Lip gloss, a bottle opener, a sweatband from when I wrongly wore a Richard Simmons Halloween costume, and my birth control. Wait… What?

Grabbing the small blue compact, I try to remember the last time I took one. It had to be last week before I loaded the car and drove down here.

Suddenly, the room spins and my hand flies to my stomach. I feel fine, but we’d been drinking wine, and I’m almost positive Soren never put on a condom.

Oh shit fuck. No. Holy complication, Batman.

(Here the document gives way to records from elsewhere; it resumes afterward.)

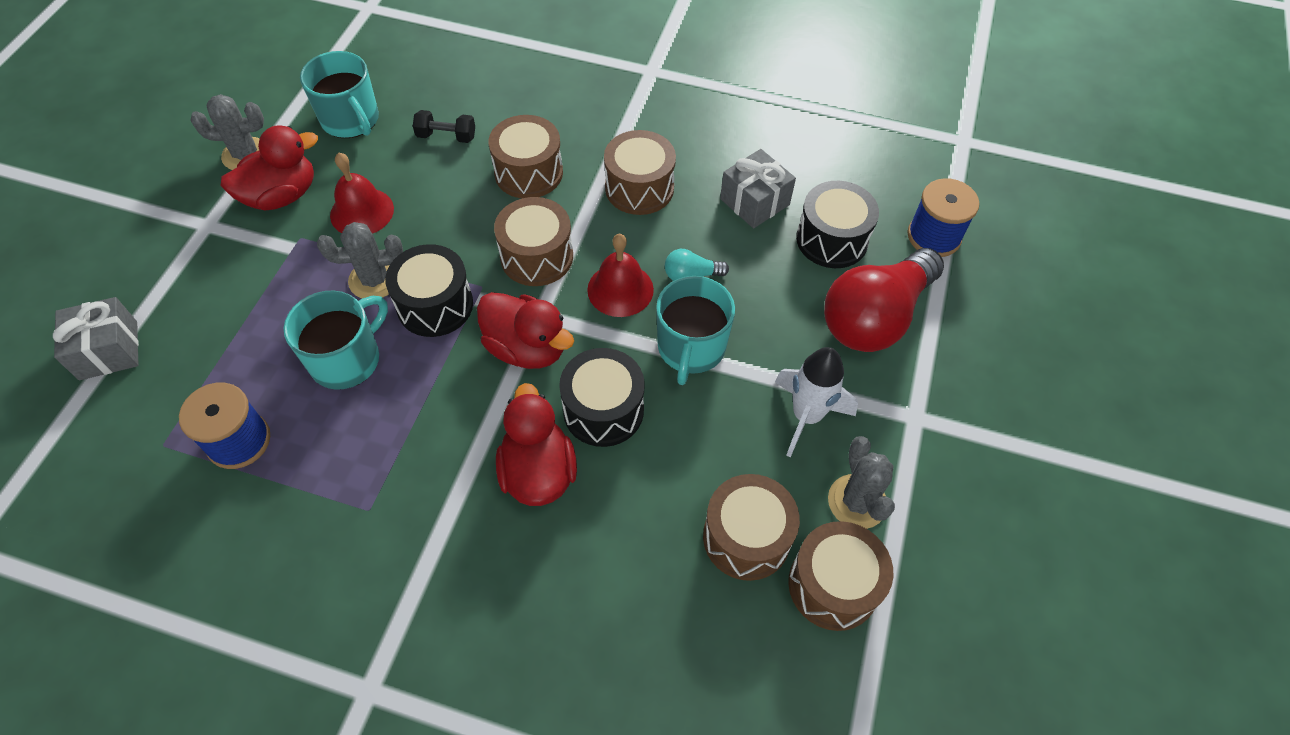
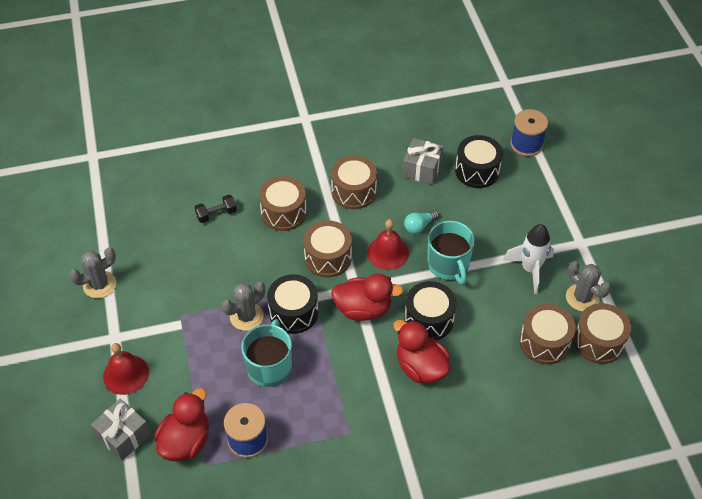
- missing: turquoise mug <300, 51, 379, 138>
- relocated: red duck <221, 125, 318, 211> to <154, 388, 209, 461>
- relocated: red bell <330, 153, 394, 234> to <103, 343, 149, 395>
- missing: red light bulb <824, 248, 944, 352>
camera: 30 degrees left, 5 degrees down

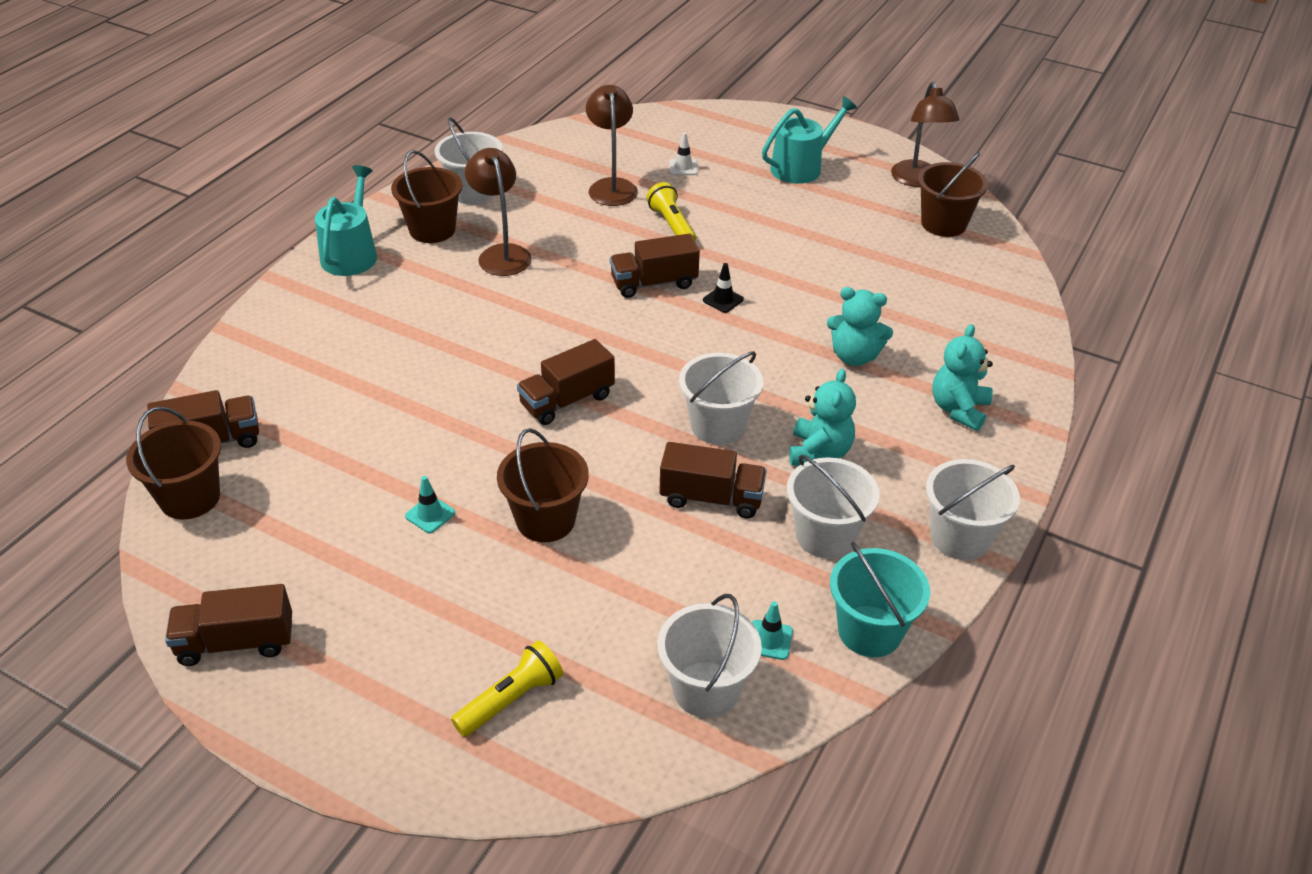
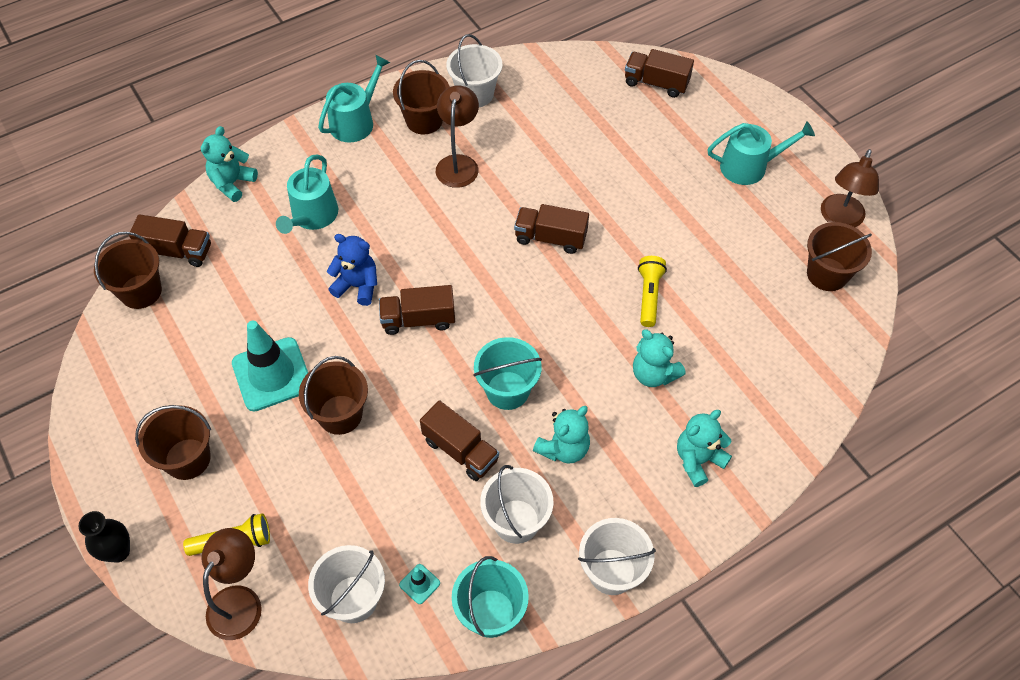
- relocated: brown lamp <586, 85, 638, 206> to <202, 528, 262, 640>
- missing: white traffic cone <670, 132, 698, 175>
- relocated: yellow flashlight <646, 182, 696, 241> to <638, 256, 667, 327>
- missing: black traffic cone <703, 263, 744, 313>
- colour: white bucket <679, 351, 763, 445> to turquoise bucket <473, 337, 542, 410>
- size: turquoise traffic cone <405, 476, 455, 533> = <232, 321, 308, 412> x2.41
- relocated: brown truck <165, 584, 292, 666> to <625, 49, 694, 98>
- appeared: turquoise teddy bear <201, 126, 258, 202>
- appeared: turquoise watering can <276, 154, 338, 234>
- appeared: blue teddy bear <327, 234, 377, 306>
- appeared: brown bucket <135, 405, 211, 480>
- appeared: black vase <78, 511, 130, 563>
camera: 30 degrees right, 15 degrees up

If it’s only been a week, I can’t take a test and get an accurate result. My knees begin to jump with anxiety. The realization I might be pregnant with my brother’s best friend slowly sets in. I shouldn’t even think about it. I’ll just wait it out and take a test…but that’s easier to say than do.

Already, my mind is spinning. How can I get ahold of Soren? What will he say?

As much as it sends acid to my stomach, I don’t think he’d be happy. Milo definitely won’t be, and he’ll probably declare war when he finds out it’s Soren, who isn’t even here to defend himself.

My big brother will go apeshit. Tell me how disappointed he is in me. Ouch, it burns already. This little town is more gossipy than Sycamore Mountain. I’ll have all the tongues wagging when they find out I’m knocked up with no baby daddy. Will they all label me a harlot? Does the older generation still do that? I hope not, but I can handle it.

This was suppose to be my do-over. I escaped the small town for beach life. I’m jobless, living at my folks’ vacation house, living off the money I got after selling Pour Decisions. I am far from mom material, and yet with the spark of a possibilities, I realize I really want it.

That’s crazy. I can’t. I’m not even good at taking care of myself. Truth is, I only sustain my own life with fast food and ramen noodles. I didn’t go to college, and I’m not really talented or particularly good at anything.

With that thought, my anxiety is back, banging on the door.

“Hey, girl, hey, you can’t do this.”

Turns out my inner self is a real cunt-waffle.